Access earnings results, analyst expectations, report, slides, earnings call, and transcript.

Overview

The earnings call reveals a mixed sentiment. While there are positives like record high transported volumes and debt reduction, concerns arise from increased net debt, reduced interest coverage ratio, and unclear guidance on divestments and profitability improvements. The Q&A section highlights management's reluctance to provide concrete timelines and specific actions, adding uncertainty. Despite some positive catalysts like strong EBITDA and cash position, the lack of clear guidance and potential dilution of key investments like Raizen temper the outlook, leading to a neutral prediction for stock price movement over the next two weeks.

Key Financial Performance

Net Loss BRL 1.6 billion, an improvement of BRL 0.2 billion versus Q1 '25. This improvement reflects an impact of approximately BRL 1 billion related to the prepayment of the 2029, '30, and '31 bonds recorded in financial results and deferred income tax lines with no cash effect, partially offset by the improved performance of the portfolio.

Expanded Net Debt Increased 18% quarter-on-quarter due to the absence of relevant dividends in the period and the effect of the debt prepayments carried out throughout the quarter. However, it decreased 34% year-over-year, reflecting the proceeds from the capital increase received in the last quarter of 2025.

## Supplied data
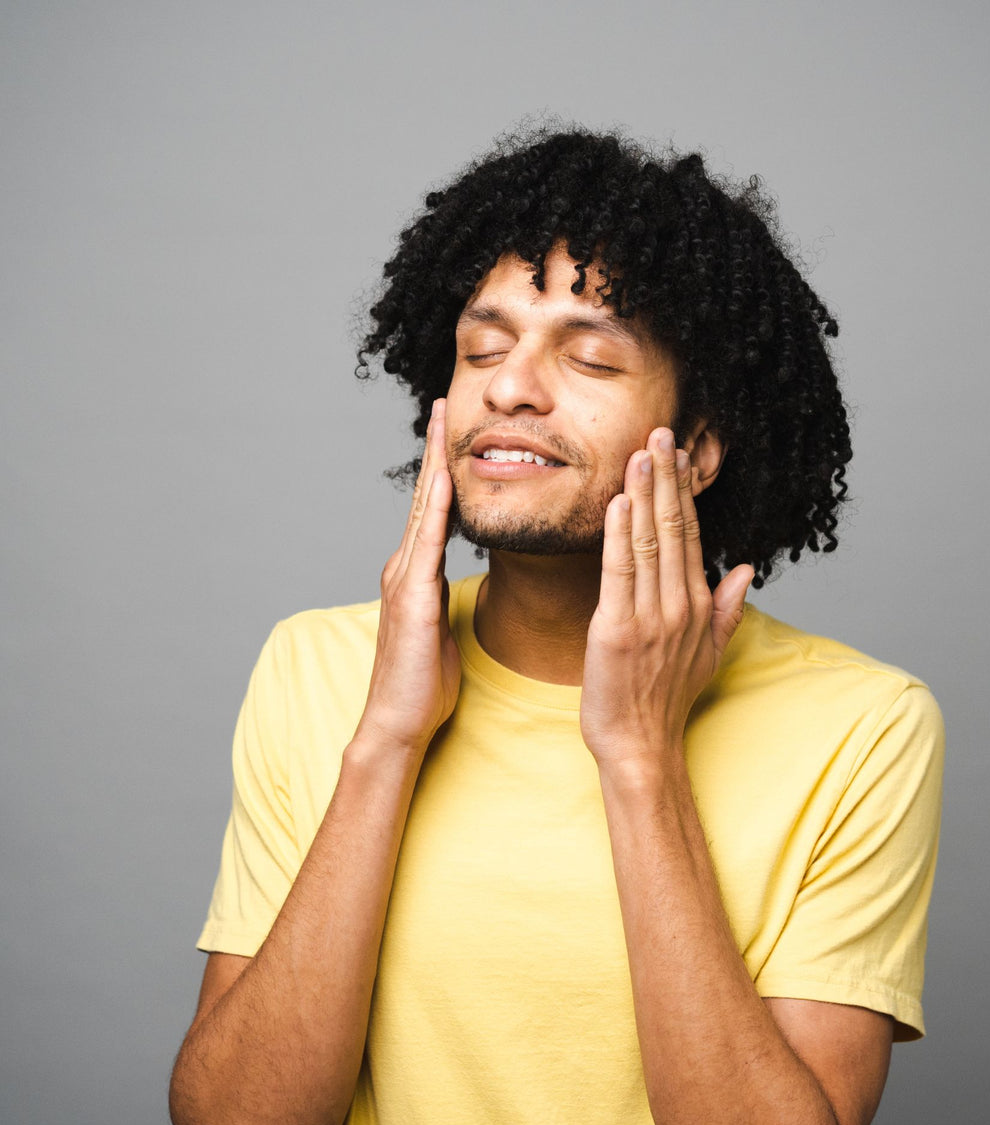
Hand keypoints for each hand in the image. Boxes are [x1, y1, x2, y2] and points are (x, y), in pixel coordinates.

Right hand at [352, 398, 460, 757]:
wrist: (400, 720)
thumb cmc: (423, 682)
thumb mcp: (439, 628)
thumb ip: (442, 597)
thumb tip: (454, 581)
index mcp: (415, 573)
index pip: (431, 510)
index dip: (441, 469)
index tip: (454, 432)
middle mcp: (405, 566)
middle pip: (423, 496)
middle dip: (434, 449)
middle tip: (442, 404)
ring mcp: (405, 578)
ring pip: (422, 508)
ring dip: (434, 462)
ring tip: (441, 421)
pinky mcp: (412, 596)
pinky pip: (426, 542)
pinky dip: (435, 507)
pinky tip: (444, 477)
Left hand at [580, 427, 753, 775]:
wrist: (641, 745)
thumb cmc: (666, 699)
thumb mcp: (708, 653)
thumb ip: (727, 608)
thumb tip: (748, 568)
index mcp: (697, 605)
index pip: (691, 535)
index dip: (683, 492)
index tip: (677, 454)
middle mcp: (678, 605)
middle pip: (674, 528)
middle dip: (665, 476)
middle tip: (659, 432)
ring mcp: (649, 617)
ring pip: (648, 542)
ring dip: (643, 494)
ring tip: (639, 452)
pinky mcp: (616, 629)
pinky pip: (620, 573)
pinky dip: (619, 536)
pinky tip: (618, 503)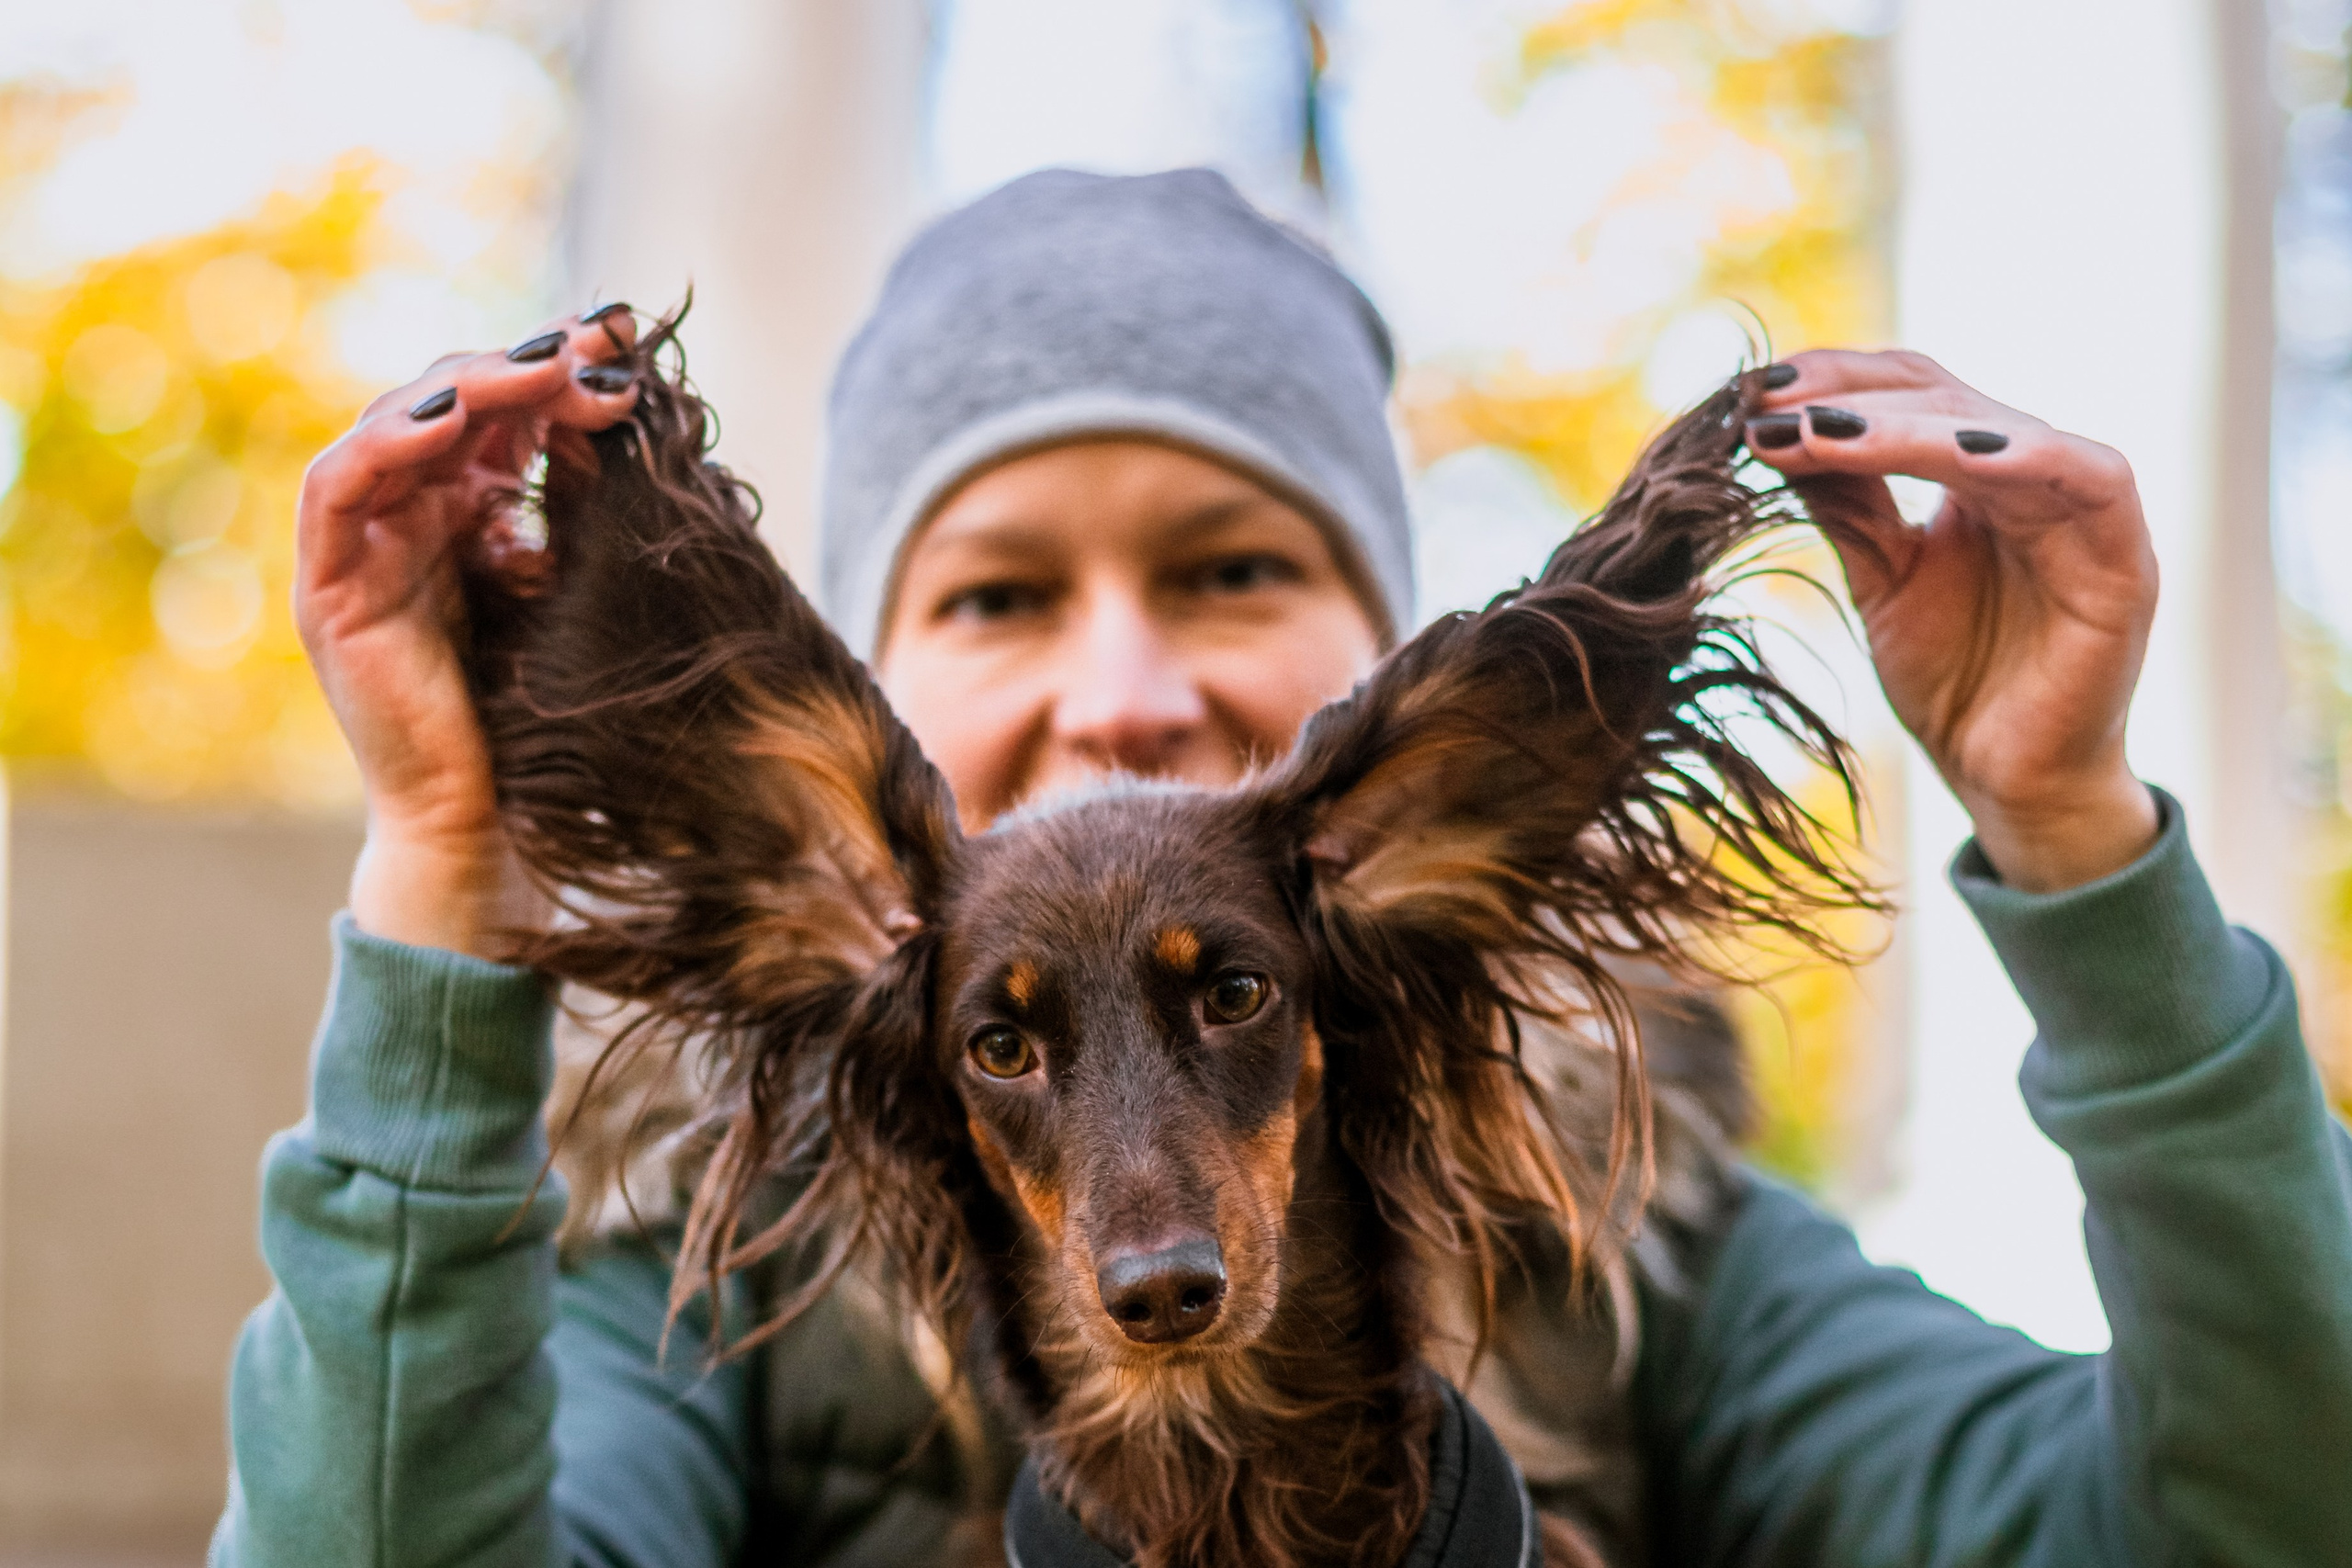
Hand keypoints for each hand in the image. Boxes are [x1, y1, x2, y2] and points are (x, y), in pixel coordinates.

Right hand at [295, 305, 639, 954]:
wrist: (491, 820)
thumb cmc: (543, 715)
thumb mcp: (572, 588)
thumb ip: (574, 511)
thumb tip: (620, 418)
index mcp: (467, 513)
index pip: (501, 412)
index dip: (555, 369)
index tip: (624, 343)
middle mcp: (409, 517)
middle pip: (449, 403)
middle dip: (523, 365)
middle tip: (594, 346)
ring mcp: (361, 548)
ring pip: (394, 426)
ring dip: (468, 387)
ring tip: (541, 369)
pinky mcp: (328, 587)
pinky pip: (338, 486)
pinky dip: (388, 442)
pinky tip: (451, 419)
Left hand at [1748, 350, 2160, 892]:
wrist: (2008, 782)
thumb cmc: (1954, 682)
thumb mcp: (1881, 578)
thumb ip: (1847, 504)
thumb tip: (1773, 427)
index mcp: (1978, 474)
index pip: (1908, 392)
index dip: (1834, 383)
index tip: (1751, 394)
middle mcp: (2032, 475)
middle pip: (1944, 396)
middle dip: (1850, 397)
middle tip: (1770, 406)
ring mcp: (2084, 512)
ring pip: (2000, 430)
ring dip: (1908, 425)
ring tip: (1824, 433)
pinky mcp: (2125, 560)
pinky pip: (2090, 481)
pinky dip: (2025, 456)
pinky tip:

## About this exercise
According to the earnings summary, by what percentage did expanded net debt increase quarter-on-quarter? The records were drawn from a different source than the text.

## Solution for this exercise
18%